Теперь, Евгений, слушай: продолжаю мои московские умствования насчет тайны и выдумки в те дни.
Врали-таки изрядно.
Обман 1-й (о нем я уж толковал, но опять вернусь и не уймусь, пока не пойму): он на совести покойного царя Александра. Все-таки уж несколько лет, как отрекся Константин: в 1823-м, оказывается, в Петербурге и Москве тайно положили завещание — Николаю.
Отчего же не объявить всенародно?
Отчего же по всей Руси — от Кишинева до Камчатки — три года молятся в церквах за Константина-наследника, а он уже давно никакой не наследник?
У меня теперь, к старости лет, накопились разные мысли на этот счет, и, ей-богу, я пристану к Корфу — пока не выскажется.
Второе (чему я верил до того, как пришел на квартиру Рылеева): благородство Николая. 27 ноября это ведь представлялось рыцарством: присягнуть старшему брату, решительно отказавшись от завещанной короны. Но в Питере меня на смех подняли и живо мозги-то прочистили. Оказывается, граф Милорадович ясно сказал Николаю: гвардия вас не любит, признает наследником Константина, и Трубецкой слышал, как Милорадович похвалялся: «У меня 60000 штыков в кармане — а с таким оркестром можно любую музыку заказать».
Генералу М. А. Милорадовичу, как петербургскому генерал-губернатору и главнокомандующему, подчинялась в ту пору гвардия и другие части столичного гарнизона. Е. Я.
Подслушали также прехарактерный разговор Николая с матерью. Императрица Мария с неистребимой сентиментальностью: «О, Nicolas, — как велика жертва вашего брата!»
Николай огрызнулся: «Еще неизвестно, чья жертва больше!» Итак, царя Мирликийского пока что не пустил на трон генерал-губернатор. Занятно! 9-го, в спешке, не успели обсудить, а позже задумались: не готов ли граф Милорадович к заговору?
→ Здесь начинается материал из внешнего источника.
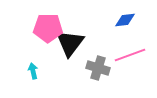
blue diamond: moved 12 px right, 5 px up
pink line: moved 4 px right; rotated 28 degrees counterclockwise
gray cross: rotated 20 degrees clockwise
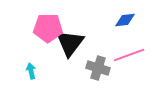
pink line: moved 1 px left
cyan arrow: moved 2 px left
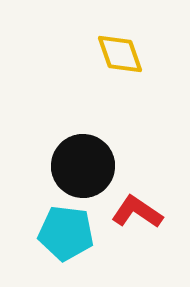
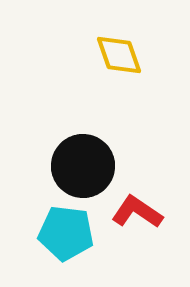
yellow diamond: moved 1 px left, 1 px down
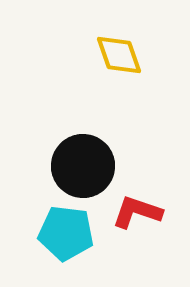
red L-shape: rotated 15 degrees counterclockwise
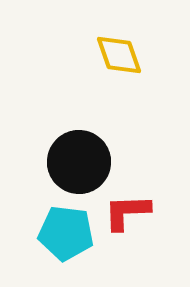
black circle: moved 4 px left, 4 px up
red L-shape: moved 10 px left; rotated 21 degrees counterclockwise
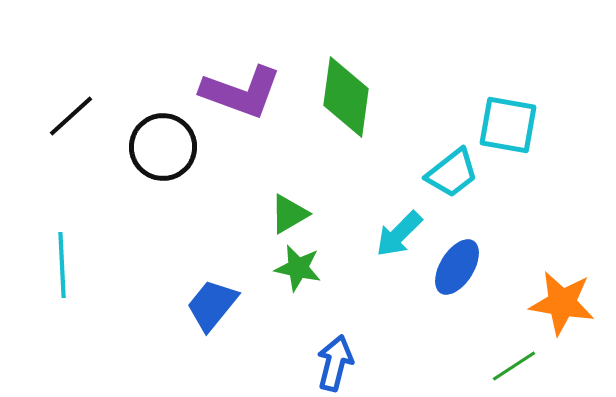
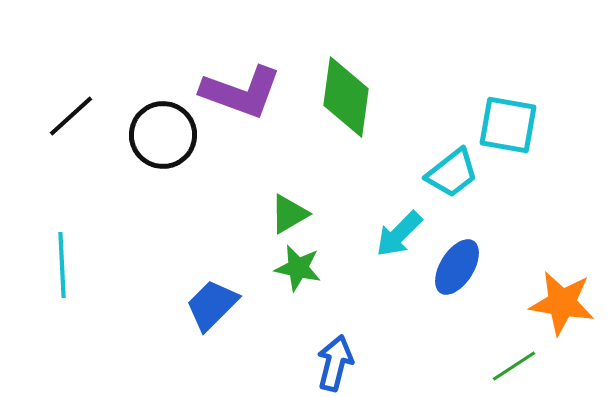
black circle: moved 12 px up
blue trapezoid: rotated 6 degrees clockwise
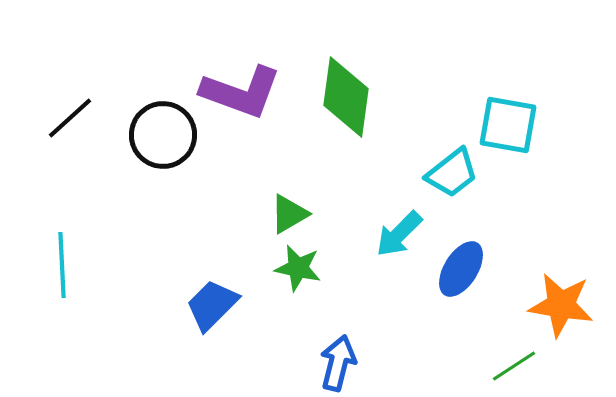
black line: moved 1 px left, 2 px down
blue ellipse: moved 4 px right, 2 px down
orange star: moved 1 px left, 2 px down
blue arrow: moved 3 px right
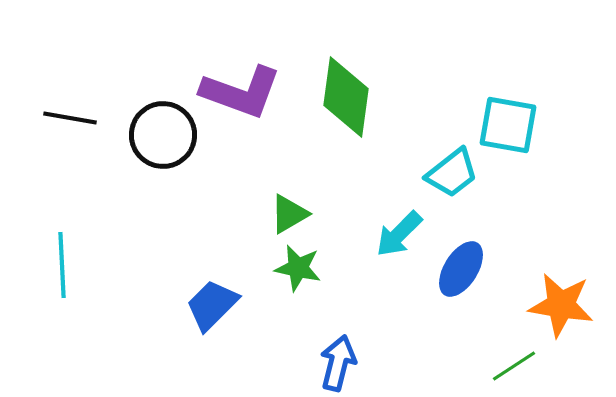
black line: rotated 52 degrees clockwise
Ведь он, в сущности, объявил Николаю войну, и что же?
Константин — не хочет, Николай — не простит!
В-третьих, Михаил Павлович, оказывается, не в Варшаву отправился, а всего за двести верст отъехал и сидит на станции в Эстляндии; ждет приказания Николая — либо в столицу вернуться, либо дальше в Польшу ехать, а пока — чтоб не мозолить глаза, ибо Михаил, никому не присягавший, — это ведь «живой вопросительный знак».
Три принца — три обмана.
В-четвертых, газеты — ох, уж эти «Ведомости»! Все последние нумера прочитал еще в родительском доме:
«Столица с превеликим нетерпением ожидает предстоящего прибытия обожаемого монарха Константина Павловича».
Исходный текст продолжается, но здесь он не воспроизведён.